Activity: Count the lines in the listing below that contain the string "fiyatları". Case matters, and the reply should be the number alone.

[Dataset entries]

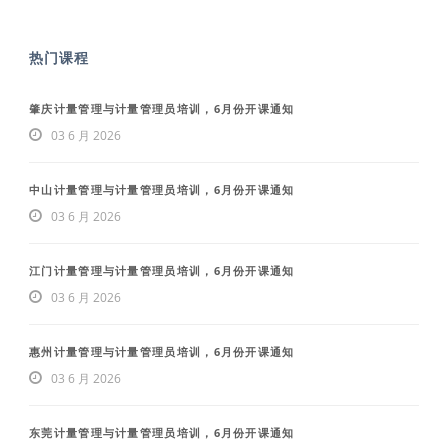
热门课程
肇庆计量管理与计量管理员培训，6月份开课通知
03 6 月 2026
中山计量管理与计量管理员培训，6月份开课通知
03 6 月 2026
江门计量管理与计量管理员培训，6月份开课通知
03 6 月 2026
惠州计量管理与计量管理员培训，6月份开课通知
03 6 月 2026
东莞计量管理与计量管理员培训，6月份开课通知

--

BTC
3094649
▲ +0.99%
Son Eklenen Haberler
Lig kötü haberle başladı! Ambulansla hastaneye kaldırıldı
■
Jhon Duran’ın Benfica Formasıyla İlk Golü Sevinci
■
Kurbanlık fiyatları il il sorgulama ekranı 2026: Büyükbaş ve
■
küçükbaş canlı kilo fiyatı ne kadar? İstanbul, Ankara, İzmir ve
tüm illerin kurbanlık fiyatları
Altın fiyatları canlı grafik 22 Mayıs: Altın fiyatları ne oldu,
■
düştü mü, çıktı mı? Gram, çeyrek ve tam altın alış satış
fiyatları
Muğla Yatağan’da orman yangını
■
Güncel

Answer box: 4